-------- Excerpt --------

Story & Photos by Andy Lyons, Editor-in-Chief
Last Saturday at about 9 p.m., the lights at recordBar in Kansas City dimmed and local psychedelic rockers Instant Karma took the stage for the final time. From the first strike of the drums to the final chord of the set, the group played a high energy show that energized the crowd and had fans dancing in front of the stage.
While it was the group’s final show as Instant Karma, they have made no secret of continuing on to a new venture together – and potentially with others involved. For now, Instant Karma is officially laid to rest and with no ill will. The group was started with frontman Colby Bales and guitarist Cody Calhoun in high school and has evolved over the last nine years.
Instant Karma started when Bales and Calhoun were in high school as a talent show band that used to play two songs every week at Jerry’s Bait Shop in Lee’s Summit. As the band has evolved through different member changes and levels of maturity, the decision was made to leave the band behind and continue with the new project.
During an interview after their set, the group was proud of their last performance and seemed to revel in the energy the crowd at recordBar gave them. The group reflected on how they got together – this incarnation was born in an ad for a bassist featuring the old band members in fedoras and GAP clothes looking for a bassist who loves soul music and Dan Aeurbach; the last bit caught the attention of bassist Branden Moser. They took turns interjecting on their favorite show, which happened to be the first one they played together as the current lineup to a mere three people at MiniBar – and there may have been mass quantities of alcohol involved.
As a group, Instant Karma played all over the Kansas City metro, as well as stops in Texas, Colorado, and California, and not only developed a fantastic stage show but grew together as musicians. That maturity shows in the way they crafted their last EP, “Make Me a Man,” and is a big part of the reason the group is continuing as something else.
“A lot of these songs were written in the beginning moments of us all together,” Moser said. “So it’s weird to say four years ago we played these for the first time and now we’ve played them for the last time. Usually you look at it like, ‘what changed?’ and you don’t know. But I can see everything. I can see how Zach’s grown and Cody’s gotten chest hair. Cole’s suit game has just stepped up. There is tangible growth you can see between day one and now.”
One of the major things Instant Karma has learned over their three years as the current lineup is that it’s difficult to remain true to themselves in order to get ahead, yet that’s one thing the four members have made it a point to do along the way.
“I think now we’ll finally be able to go, ‘we actually did some really cool things,’” Moser said. “And we did it the way we wanted to, and we did without having to be on The Buzz every Sunday, and we did it without having to do what everyone else told us we needed to do.”

-------- Material supplied --------

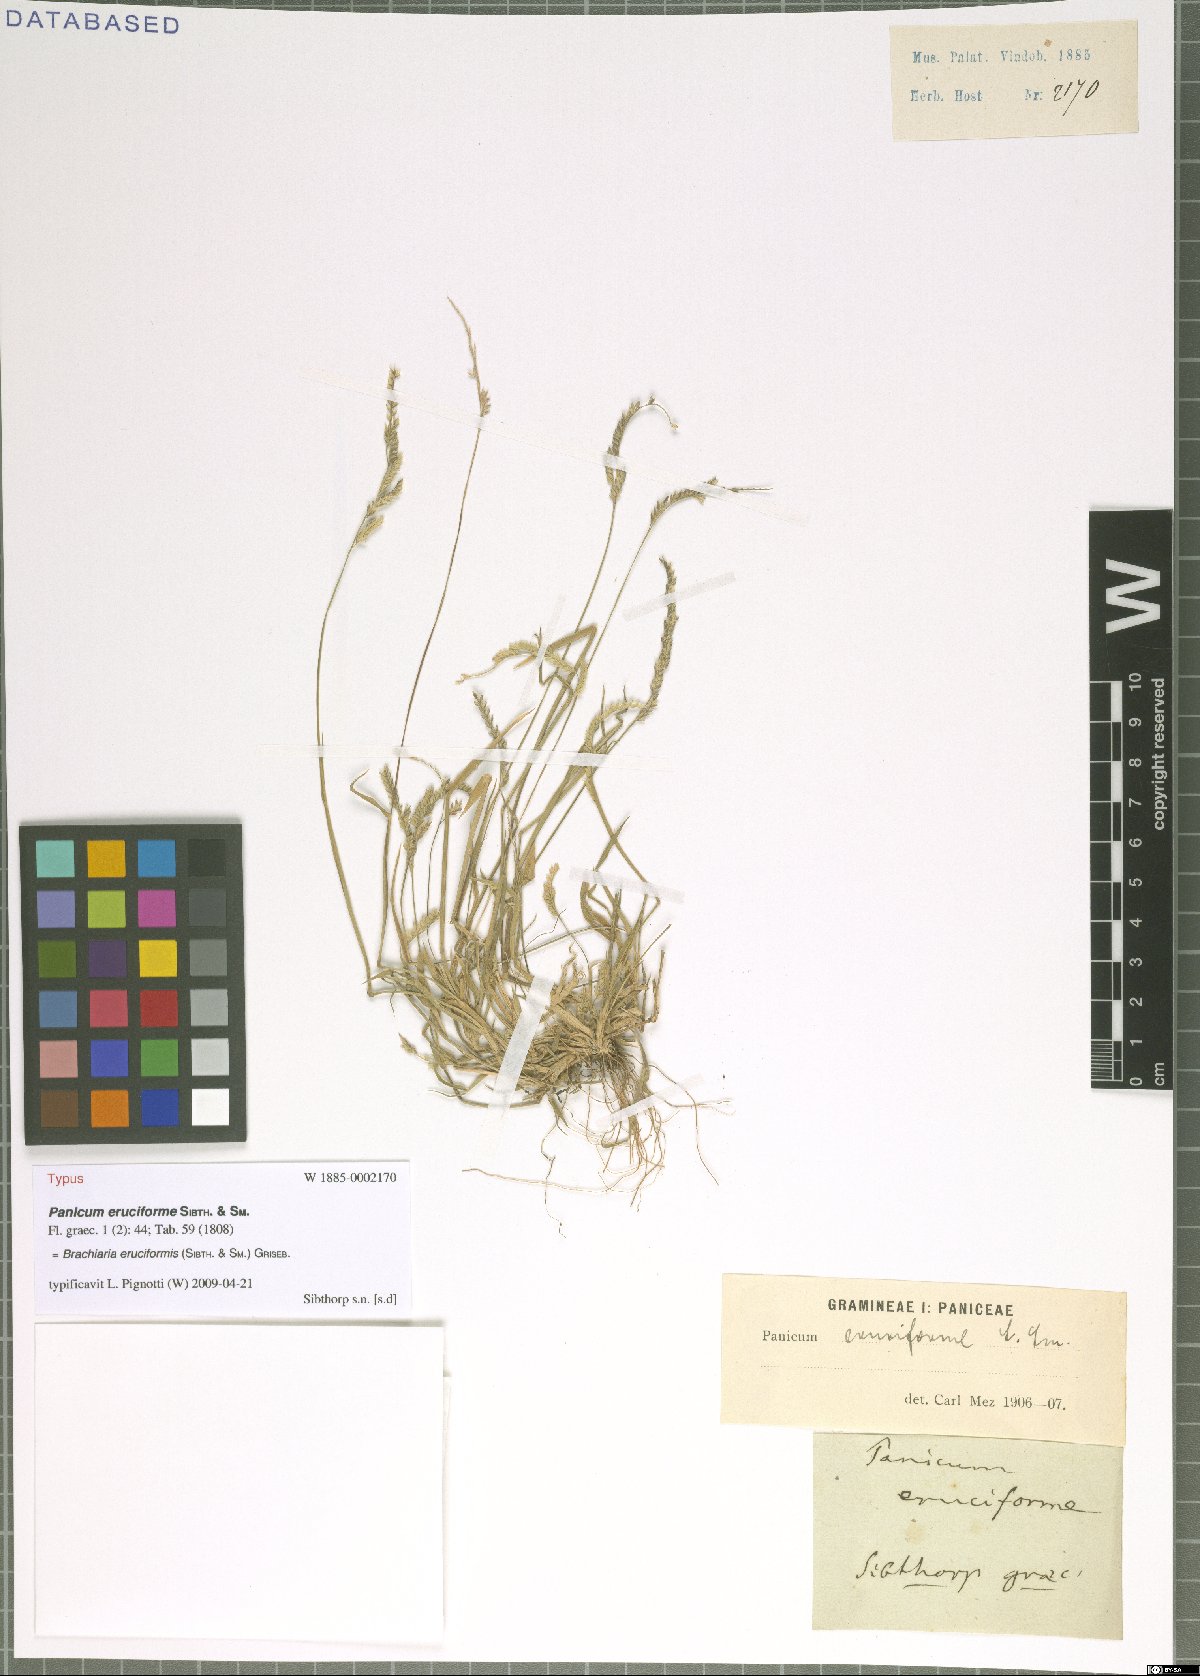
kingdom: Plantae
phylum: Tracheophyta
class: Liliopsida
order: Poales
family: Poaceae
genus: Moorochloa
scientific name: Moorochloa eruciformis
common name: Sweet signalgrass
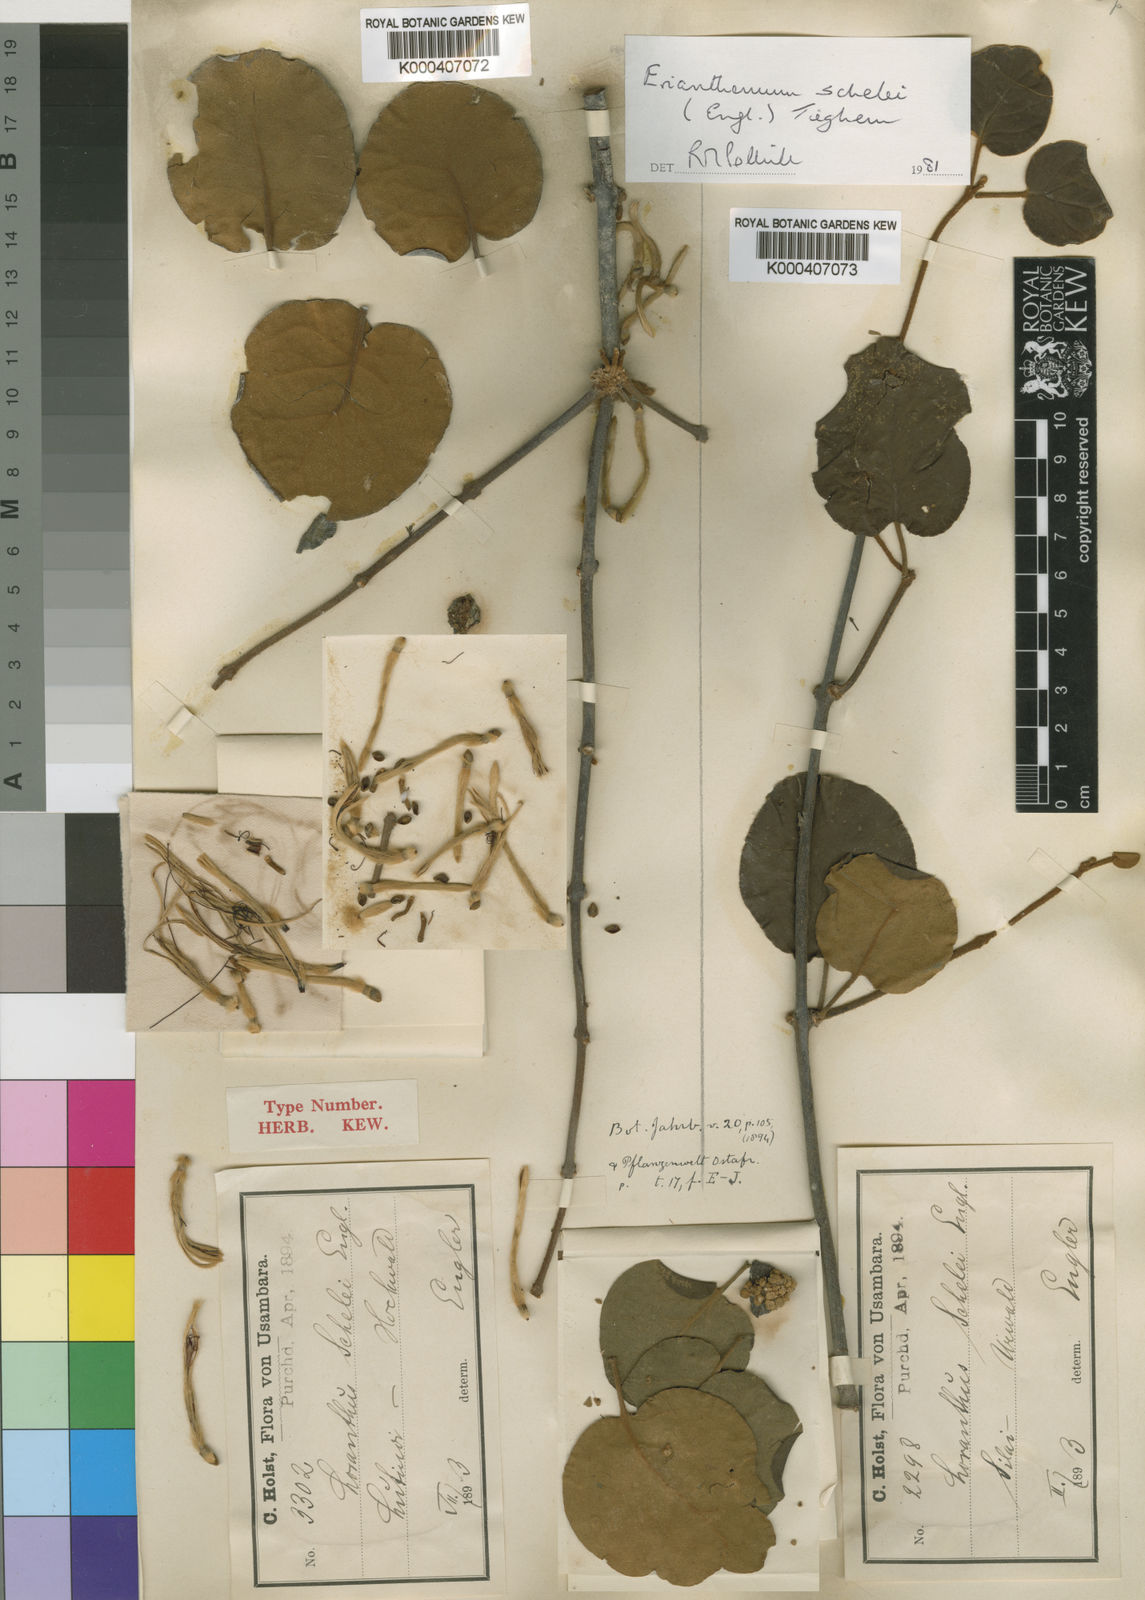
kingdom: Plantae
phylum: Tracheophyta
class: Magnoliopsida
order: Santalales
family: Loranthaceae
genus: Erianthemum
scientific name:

--------

To do
- A) In the article about Instant Karma's final show, retype the passage starting with "While it was" and going on through "the new project.".
- B) Answer these questions from the article about Instant Karma's final show:
(i) At which venue did Instant Karma play its final show?
(ii) Where did the early talent show band play two songs every week?
(iii) What is the title of the group's last EP?
- C) According to the article about Instant Karma's final show, why are the members continuing together under something other than Instant Karma?

Answers to the exercises
- A)
While it was the group’s final show as Instant Karma, they have made no secret of continuing on to a new venture together – and potentially with others involved. For now, Instant Karma is officially laid to rest and with no ill will. The group was started with frontman Colby Bales and guitarist Cody Calhoun in high school and has evolved over the last nine years.
Instant Karma started when Bales and Calhoun were in high school as a talent show band that used to play two songs every week at Jerry’s Bait Shop in Lee’s Summit. As the band has evolved through different member changes and levels of maturity, the decision was made to leave the band behind and continue with the new project.

- B)
(i) recordBar in Kansas City.
(ii) Jerry's Bait Shop in Lee's Summit.
(iii) "Make Me a Man."

- C) The band evolved through member changes and levels of maturity, and the decision was made to leave it behind for a new project. The members' growth as musicians shows in how they crafted their last EP, "Make Me a Man," and that maturity is a big part of the reason they are continuing as something else.